Here’s a revealing interview with Phil Keaggy, where he’s saying some of the things about the Christian music industry that I’ve been saying at Looking Closer for a decade or more.

This is just a piece of that article…

Considering the fact that some Christian music listeners expect a certain number of Jesus references in their songs, where does wordless music fit in with ministry?

Keaggy: I don’t know. It’s always made me feel odd when I’d get a Dove Award for an instrumental album that has nothing to do with gospel. When I think of gospel music, I think of spreading the Good News with words. But maybe it’s just because I was heralded once upon a time as one of theirs. The category of instrumental music seems sort of important to the big picture, but I felt a little embarrassed at the same time.

Does your instrumental music come from spiritual inspiration?

Keaggy:No, not necessarily. More than sometimes it does feel that way, but across the board no. It’s something I do like putting on my clothes or taking a shower. It’s like breathing. I’m not always thinking in terms of CCM or thinking in terms of gospel. When I pick up my guitar, there are times where I feel the Lord just bless it. I feel a blessing in what I’m doing and that’s just a result of wanting to serve him and please him.

But I’m [bothered] by the fact that Guitar Player magazine has to put “Christian guitarist” before my name. I can’t just be known as a guitar player; I’ve been pigeonholed in the situation. I feel like I’m on periphery of CCM and not quite in the world. I think Larry Norman felt that sort of way. They didn’t know what do with him and they didn’t know what to do with Sunday’s Child.

What irks me most about the Christian music business is the model on which they built the whole thing.
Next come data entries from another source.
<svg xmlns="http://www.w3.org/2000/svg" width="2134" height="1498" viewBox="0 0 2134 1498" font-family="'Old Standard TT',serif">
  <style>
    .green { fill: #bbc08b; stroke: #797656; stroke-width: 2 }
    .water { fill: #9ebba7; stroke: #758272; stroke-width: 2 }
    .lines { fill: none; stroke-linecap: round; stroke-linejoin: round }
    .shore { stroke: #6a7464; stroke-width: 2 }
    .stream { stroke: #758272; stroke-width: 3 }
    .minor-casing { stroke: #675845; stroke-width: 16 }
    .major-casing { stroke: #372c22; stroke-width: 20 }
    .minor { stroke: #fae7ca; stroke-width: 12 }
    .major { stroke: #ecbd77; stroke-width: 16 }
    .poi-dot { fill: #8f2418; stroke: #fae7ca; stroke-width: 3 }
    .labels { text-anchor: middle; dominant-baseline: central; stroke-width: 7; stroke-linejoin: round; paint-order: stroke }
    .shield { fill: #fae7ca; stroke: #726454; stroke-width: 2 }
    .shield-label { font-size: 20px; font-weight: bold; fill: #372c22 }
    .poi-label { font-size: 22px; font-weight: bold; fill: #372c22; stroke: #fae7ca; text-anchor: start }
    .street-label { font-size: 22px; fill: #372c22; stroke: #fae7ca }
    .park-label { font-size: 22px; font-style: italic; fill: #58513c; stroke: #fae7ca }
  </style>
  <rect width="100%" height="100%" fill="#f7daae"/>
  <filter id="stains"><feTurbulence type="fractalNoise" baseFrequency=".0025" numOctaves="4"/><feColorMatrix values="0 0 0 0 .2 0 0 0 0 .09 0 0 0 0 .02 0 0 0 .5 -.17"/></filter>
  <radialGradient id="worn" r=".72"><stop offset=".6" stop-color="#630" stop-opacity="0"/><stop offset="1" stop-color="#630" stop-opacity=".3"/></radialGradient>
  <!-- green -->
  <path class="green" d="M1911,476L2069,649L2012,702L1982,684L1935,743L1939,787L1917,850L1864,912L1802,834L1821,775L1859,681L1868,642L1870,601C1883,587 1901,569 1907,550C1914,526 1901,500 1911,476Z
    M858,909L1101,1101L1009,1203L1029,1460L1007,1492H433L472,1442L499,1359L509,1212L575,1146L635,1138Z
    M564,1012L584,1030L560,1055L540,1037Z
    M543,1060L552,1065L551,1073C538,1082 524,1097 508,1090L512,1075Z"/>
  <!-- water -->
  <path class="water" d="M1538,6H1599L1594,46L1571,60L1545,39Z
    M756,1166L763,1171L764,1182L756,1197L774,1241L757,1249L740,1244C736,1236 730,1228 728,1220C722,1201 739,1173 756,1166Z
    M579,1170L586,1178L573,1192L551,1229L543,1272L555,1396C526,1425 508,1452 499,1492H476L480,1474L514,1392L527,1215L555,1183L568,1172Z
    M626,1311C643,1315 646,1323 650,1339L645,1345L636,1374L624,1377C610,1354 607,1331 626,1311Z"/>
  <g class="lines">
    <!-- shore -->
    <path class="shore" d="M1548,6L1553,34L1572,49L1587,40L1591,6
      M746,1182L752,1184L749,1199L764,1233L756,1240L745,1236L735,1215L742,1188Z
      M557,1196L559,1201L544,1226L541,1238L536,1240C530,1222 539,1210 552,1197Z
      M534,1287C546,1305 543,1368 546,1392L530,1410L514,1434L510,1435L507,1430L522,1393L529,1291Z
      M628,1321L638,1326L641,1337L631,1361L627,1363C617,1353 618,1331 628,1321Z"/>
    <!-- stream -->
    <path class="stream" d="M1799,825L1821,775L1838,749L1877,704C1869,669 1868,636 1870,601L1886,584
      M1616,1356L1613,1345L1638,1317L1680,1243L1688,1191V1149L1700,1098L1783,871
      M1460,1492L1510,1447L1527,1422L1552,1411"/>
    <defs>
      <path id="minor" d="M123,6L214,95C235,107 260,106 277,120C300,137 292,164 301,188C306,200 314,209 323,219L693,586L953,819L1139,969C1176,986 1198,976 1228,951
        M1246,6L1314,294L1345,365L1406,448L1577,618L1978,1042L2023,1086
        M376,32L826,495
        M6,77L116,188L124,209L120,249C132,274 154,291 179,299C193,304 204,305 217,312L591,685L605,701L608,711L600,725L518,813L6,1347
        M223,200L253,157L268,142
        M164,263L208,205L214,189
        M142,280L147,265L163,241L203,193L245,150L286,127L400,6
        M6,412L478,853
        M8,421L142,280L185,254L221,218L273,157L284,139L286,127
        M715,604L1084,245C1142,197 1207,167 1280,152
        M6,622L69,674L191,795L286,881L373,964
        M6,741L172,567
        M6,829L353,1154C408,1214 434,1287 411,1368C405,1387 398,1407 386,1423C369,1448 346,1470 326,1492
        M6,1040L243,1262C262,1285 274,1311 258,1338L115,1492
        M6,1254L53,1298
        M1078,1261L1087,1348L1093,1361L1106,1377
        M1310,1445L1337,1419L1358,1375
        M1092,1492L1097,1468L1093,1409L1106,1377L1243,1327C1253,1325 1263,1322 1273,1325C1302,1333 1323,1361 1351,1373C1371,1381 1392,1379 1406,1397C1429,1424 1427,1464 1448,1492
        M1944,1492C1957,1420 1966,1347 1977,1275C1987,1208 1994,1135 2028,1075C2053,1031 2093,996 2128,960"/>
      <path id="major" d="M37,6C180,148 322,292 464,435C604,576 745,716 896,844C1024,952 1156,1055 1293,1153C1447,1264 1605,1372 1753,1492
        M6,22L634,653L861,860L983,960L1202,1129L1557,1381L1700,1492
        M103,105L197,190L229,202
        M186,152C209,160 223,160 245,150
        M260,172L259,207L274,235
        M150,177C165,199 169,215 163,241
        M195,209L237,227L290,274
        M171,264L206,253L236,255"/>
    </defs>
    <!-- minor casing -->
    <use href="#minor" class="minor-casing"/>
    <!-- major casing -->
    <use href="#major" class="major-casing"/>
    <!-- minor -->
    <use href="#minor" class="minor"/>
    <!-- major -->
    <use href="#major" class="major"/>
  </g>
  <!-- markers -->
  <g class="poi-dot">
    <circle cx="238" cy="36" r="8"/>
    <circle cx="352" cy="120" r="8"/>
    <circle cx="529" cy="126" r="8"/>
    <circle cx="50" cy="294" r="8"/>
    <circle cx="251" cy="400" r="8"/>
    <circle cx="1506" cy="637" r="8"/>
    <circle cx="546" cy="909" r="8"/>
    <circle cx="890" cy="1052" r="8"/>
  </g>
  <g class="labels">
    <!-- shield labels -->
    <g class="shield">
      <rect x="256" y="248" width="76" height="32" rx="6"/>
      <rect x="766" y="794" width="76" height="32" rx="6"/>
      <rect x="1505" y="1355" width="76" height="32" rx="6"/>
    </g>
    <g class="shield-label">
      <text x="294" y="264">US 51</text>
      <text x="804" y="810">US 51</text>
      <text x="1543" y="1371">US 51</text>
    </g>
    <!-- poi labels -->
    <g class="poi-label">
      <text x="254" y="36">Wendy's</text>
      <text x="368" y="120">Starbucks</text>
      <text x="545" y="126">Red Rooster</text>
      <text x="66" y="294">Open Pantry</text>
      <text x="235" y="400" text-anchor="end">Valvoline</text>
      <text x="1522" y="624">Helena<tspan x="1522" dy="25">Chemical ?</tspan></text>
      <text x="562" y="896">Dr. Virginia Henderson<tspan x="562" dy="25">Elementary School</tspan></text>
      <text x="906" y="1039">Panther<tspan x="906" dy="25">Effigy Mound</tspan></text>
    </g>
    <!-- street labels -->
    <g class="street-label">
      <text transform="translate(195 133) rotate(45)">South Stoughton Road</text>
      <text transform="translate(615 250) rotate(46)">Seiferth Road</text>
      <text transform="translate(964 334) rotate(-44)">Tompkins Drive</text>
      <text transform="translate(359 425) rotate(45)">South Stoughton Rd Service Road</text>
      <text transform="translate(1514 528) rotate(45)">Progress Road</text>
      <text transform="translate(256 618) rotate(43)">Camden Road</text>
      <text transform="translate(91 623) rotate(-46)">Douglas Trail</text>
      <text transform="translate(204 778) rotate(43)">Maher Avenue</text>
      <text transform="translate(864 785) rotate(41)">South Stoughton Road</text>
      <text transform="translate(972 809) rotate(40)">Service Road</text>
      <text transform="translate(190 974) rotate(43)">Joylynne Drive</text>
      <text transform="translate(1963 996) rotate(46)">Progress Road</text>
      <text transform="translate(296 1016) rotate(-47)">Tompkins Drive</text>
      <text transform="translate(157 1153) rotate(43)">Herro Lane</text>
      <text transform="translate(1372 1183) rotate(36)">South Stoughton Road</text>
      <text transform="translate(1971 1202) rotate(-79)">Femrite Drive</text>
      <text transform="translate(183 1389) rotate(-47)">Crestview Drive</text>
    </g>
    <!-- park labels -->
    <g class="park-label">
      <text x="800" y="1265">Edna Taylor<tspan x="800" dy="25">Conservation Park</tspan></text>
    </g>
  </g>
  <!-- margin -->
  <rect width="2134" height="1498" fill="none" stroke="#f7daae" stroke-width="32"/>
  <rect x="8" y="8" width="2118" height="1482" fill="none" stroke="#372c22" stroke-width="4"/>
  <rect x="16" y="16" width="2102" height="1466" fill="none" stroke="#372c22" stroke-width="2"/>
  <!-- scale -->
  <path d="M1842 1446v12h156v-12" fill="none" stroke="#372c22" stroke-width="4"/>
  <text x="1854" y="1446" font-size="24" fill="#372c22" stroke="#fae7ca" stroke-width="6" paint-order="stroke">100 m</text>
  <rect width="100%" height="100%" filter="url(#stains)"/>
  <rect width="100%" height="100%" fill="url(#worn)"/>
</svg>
It’s based on the world’s model of taking songs and masters from artists and owning it, when they make you pay back the production budget based on your royalties’ percentage and then they end up owning it. It’s like making 30 years of payments on a house that the bank never gives you!

How did you get reeled into that kind of partnership?
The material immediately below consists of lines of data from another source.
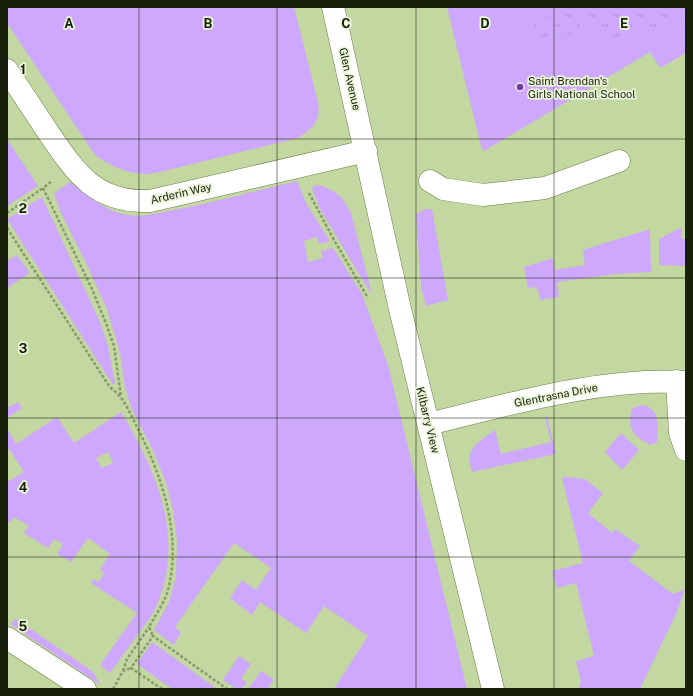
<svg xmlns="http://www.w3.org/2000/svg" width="693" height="696" viewBox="0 0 693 696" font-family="'Public Sans',sans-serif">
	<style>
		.grass { fill: #cea8fc; fill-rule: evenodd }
		.park { fill: url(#park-tufts) }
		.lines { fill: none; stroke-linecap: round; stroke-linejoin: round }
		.minor-casing { stroke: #697b48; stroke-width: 23 }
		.path { stroke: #89996e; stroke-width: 2.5; stroke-dasharray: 3 2; stroke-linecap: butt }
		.minor { stroke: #fff; stroke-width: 22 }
		.grid { fill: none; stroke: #181f0a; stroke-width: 1; stroke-opacity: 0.55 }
		.poi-dot { fill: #7538ad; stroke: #e9f4d8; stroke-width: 1.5 }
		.labels { text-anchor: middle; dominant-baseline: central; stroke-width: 3.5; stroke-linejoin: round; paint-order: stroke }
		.street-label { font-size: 11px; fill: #181f0a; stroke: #e9f4d8 }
		.poi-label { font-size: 11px; fill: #181f0a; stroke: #e9f4d8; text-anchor: start }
		.grid-label { font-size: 13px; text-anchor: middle; font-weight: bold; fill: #181f0a; stroke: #e9f4d8; stroke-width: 3.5; stroke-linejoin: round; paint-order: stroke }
	</style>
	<defs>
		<pattern id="park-tufts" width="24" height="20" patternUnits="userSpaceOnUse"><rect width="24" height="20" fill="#cea8fc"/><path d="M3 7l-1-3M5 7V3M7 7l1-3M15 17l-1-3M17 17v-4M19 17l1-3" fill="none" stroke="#b090d7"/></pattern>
	</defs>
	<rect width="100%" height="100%" fill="#c3d7a1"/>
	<!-- grass -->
	<path class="grass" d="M7,7H294L318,102C321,121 314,128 298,138L164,171C158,172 151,174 145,174C126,173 110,166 95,155L7,23Z
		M447,7H582L586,15L626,40L646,29L679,23L686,20V53L660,68L650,52L484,151L481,146Z
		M7,139L38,186L7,206Z
		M297,181L307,205L330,241L319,244L317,237L304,241L308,262L323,258L321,251L333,248L362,294L388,365L467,689H334L368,636L324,606L306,633L260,602L252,615L230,598L242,580L256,590L271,568L234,543L175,627L181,632L174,645L154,630L169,602L176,577L177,541L173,510L166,483L153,450L132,410L125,387L120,353L107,309L86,263L61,213L54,193L70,182C87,195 105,211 127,215C140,218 156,213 169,211C212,203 254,191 297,181Z
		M315,185L323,186L333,191L342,198L351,213L370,286L371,294L320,209L312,189Z
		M42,197L100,322L108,346L115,383L113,385L7,219Z
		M426,209H432L448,300L426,306L421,287L416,215L421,211Z
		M682,227L681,239H686V266L659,265V239Z
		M650,229L651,272L617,274L557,282L559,297L540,300L537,287L528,288L524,267L553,258L555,270L585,265L583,250Z
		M17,255L30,273L7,288V261Z
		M18,402L22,408L7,418V408Z
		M643,405C661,410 658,427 657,442L650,445C632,434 627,430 632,408Z
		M121,412C158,473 188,544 153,613C149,620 143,627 139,633C129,646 120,660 110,673L100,665L137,613L91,583L93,579L99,582L104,573L100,569L110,554L88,538L71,562L57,554L63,544L54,539L48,548L24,533L29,526L14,517L10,523L7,521V482L24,472L9,449H7V428L16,444L57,417L74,443ZM108,452L113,463L102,468L96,458Z
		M547,416L556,454L472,472C471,468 469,461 470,456C471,445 487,436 495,430L501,454L551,442L545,417Z
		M621,433L639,450L622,470L605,452Z
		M566,477L585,479L603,493L588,513L612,533L615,529L640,546L629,561L673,594L685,589L676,614L640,689H580L579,686L581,682L576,661L594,656L576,583L557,588L552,571L583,563L562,478Z
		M16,619L92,671L101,685L10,624Z
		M152,642L217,689H172L137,664Z
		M239,656L251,664L241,679L247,682L242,689H236L223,680Z
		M261,671L274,680L267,689H248Z"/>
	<!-- park -->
	<path class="park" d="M582,7H686V20C673,26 660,26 647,29C639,31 633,39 625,41C605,45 590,23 582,7Z
		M577,11L580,33L537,40L534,18Z"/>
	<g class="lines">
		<!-- minor casing -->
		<g class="minor-casing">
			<path id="minor" d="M333,7L400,309L493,689
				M7,70C21,91 34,111 48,132C76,173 95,203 150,201L366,151
				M430,181L443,189L483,195L545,188L619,161
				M677,381L680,433L686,450
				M429,424C513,403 599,378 686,382
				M7,638L85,689"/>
		</g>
		<!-- path -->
		<path class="path" d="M51,182L43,188L92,289L107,326L114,346L121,397
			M309,193L334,240L368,298
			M7,213L43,188
			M7,228L109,386C113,390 119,394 122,399C128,408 133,419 138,429C162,476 181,533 169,586C166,601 156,614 149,627L153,636
			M123,671L127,659L149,627
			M113,689L123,671L131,668
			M162,689L131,668L153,636L227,689"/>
		<!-- minor -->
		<use href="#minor" class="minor"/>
	</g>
	<!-- grid -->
	<path class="grid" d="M139,7V689M277,7V689M416,7V689M554,7V689M7,139H686M7,278H686M7,418H686M7,557H686"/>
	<!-- markers -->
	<circle class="poi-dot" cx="520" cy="87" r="4"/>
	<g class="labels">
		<!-- street labels -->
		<g class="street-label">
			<text transform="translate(350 79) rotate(77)">Glen Avenue</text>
			<text transform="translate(181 193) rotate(-13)">Arderin Way</text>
			<text transform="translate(556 395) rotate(-11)">Glentrasna Drive</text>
			<text transform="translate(428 420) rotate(76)">Kilbarry View</text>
		</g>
		<!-- poi labels -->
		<g class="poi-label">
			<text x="528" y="81">Saint Brendan's<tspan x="528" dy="13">Girls National School</tspan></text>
		</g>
	</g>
	<g class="grid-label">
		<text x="69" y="28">A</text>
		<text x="208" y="28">B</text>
		<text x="346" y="28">C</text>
		<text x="485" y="28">D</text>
		<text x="624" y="28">E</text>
		<text x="23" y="74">1</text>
		<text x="23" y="213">2</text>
		<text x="23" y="353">3</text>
		<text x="23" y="492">4</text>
		<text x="23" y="631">5</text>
	</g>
	<!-- border -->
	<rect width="693" height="696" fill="none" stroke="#181f0a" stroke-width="16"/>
</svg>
Keaggy: I was young and naive. I wish I knew in the ’70s what I know now. I would’ve never given my music away like that. You’ve got stars in your eyes, Christian or non-Christian, and you want to be expressive to let world hear where you’re coming from. It can bring a blessing into this world, but at same time in my own life and for other fellow artists, we’re so discouraged by the selfish system put in place, based upon the model of the world.
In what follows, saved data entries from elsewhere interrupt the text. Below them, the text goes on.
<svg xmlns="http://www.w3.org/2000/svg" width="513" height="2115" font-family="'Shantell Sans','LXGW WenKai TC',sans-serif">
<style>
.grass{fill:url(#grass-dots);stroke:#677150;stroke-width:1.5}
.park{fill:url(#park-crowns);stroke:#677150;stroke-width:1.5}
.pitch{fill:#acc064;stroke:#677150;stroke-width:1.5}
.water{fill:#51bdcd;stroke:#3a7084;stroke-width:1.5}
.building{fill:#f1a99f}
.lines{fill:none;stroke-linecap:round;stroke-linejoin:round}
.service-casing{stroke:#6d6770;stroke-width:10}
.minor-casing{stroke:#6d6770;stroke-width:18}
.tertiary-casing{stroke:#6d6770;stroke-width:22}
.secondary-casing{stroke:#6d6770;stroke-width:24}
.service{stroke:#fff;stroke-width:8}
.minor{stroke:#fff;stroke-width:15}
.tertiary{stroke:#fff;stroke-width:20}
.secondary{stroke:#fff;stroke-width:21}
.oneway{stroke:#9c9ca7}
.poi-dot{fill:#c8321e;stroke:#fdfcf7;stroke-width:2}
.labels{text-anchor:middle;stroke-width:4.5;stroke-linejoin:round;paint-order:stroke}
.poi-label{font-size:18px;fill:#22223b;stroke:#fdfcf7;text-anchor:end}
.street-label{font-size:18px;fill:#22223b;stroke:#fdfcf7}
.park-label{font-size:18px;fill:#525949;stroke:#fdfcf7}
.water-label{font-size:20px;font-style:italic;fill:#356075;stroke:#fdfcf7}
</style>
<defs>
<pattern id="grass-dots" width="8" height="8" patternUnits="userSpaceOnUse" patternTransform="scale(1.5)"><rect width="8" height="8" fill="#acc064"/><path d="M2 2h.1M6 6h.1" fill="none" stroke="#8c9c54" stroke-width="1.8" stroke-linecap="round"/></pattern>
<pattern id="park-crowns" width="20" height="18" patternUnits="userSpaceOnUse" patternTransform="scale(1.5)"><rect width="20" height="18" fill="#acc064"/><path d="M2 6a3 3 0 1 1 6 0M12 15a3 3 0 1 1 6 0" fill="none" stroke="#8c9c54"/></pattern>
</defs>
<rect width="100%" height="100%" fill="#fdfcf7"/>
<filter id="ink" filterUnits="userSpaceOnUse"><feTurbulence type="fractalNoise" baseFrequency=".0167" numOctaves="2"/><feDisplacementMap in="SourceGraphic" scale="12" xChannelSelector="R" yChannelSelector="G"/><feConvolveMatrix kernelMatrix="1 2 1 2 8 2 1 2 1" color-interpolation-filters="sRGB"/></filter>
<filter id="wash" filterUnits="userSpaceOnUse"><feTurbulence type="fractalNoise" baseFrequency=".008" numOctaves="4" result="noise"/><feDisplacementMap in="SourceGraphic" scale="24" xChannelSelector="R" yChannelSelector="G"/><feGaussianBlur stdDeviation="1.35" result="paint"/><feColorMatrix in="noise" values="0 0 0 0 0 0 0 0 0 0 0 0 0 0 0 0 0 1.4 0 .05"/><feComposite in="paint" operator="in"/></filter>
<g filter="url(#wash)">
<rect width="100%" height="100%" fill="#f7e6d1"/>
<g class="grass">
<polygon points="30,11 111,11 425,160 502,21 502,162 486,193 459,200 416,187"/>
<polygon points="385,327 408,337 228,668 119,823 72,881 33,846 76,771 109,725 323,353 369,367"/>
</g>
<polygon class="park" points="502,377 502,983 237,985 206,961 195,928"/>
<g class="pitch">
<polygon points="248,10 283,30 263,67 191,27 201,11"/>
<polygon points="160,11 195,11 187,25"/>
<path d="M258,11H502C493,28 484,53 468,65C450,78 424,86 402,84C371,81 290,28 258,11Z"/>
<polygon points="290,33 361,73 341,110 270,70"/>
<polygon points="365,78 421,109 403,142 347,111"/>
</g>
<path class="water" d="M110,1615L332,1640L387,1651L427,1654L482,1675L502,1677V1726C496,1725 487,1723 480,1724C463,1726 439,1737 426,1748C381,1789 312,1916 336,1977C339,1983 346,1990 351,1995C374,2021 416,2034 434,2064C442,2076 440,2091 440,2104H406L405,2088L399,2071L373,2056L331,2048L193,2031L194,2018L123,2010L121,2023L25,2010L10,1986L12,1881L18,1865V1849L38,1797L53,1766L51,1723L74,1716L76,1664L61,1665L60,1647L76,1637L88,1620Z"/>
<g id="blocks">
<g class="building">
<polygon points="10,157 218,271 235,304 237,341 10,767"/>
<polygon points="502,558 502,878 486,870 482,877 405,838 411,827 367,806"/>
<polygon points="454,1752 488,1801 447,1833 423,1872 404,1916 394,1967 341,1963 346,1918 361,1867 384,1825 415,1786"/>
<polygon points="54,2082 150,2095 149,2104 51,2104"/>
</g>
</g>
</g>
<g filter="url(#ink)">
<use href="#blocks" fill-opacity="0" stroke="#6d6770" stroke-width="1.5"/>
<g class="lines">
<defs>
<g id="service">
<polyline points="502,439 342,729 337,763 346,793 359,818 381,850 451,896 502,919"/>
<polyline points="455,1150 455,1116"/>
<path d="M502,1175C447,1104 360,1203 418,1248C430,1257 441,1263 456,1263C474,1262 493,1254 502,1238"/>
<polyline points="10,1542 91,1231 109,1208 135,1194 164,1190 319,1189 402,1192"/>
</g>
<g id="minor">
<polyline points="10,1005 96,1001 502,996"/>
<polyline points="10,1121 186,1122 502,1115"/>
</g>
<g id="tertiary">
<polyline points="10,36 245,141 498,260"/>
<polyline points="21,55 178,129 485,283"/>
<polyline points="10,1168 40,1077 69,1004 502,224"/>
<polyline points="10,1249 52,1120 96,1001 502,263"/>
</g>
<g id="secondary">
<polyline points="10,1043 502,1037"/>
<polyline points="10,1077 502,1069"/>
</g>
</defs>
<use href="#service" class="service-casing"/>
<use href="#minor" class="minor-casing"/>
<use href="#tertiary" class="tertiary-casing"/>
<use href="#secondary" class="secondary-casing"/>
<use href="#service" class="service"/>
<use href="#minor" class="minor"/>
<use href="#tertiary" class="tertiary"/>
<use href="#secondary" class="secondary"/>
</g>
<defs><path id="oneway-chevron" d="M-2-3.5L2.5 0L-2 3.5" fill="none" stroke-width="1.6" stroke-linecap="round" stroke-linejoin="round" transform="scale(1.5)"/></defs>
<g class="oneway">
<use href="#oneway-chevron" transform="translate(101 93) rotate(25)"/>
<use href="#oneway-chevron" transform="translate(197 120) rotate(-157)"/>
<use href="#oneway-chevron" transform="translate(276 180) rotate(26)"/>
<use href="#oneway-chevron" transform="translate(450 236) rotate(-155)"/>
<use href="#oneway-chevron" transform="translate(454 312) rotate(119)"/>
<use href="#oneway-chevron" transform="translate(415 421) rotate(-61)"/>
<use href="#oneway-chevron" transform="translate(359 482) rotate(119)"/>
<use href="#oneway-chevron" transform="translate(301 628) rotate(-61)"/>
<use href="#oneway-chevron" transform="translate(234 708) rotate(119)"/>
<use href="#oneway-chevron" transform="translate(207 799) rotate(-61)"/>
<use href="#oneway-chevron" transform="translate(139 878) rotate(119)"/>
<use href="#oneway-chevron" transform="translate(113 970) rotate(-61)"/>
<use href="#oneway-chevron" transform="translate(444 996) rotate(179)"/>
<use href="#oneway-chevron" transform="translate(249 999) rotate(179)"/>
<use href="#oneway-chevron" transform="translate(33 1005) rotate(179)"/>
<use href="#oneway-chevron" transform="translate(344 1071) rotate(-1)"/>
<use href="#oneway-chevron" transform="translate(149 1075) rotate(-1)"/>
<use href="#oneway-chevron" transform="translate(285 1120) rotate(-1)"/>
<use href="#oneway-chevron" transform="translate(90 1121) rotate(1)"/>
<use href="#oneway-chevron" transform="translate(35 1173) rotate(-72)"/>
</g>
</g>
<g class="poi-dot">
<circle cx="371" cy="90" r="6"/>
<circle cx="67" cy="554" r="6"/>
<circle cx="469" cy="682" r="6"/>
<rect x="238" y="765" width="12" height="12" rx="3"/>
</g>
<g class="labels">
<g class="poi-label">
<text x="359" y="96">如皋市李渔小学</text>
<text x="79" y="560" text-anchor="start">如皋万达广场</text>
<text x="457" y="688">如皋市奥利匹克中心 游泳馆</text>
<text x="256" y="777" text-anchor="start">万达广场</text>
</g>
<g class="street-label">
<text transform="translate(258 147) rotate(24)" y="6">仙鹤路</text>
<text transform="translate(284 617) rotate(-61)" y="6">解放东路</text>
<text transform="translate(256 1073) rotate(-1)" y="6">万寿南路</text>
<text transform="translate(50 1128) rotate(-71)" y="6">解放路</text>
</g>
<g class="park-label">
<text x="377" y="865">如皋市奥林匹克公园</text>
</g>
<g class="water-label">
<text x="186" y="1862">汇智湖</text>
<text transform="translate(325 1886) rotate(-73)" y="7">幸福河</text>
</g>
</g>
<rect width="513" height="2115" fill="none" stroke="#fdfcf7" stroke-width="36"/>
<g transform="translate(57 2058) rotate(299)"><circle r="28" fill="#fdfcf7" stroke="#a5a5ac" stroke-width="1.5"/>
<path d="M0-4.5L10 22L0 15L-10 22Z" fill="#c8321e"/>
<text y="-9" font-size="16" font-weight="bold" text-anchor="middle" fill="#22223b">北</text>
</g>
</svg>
It may be a selfish system, though it seems the mainstream is better at re-releasing an artist’s back catalogue than the Christian market, such as the constant re-introduction of the Beatles to a younger generation.

Keaggy:There are new generations of Beatles’ fans yet music from the ’70s in Christian music is forgotten. They are only thinking about the present and not the treasures of the past or the futures of their artists—which is why the indie explosion is best thing that ever happened to Christian music. I just wish the hearts, pocketbook and bank accounts could have real righteous actions to go along with the explosion of CCM. I don’t know, I might get myself in trouble! (laughs)

So are you suggesting that the genre of “Christian music” shouldn’t exist?

Keaggy:Maybe. I would’ve been out there more in the world playing, selling CDs and spreading some light instead of conveniently singing to the choir. What Bono’s doing is dangerous. He’s basically sharing the gospel in a very real sort of way, and I kind of respect that. He didn’t want to get tagged and pulled into CCM. [Bob] Dylan wouldn’t let that happen either during his Slow Train Coming days. At same time, barriers are put around us. When you go to Europe, they don’t know what CCM is! Let’s all just do our music and go where we’re led to go.

I don’t do altar calls, but I do love gospel music way before labels. That’s when it had an identifiable personality that was unique. What’s on the radio sounds the same, though I suppose it’s like that everywhere. I just like playing to audiences, and have spirituality come out and be expressed.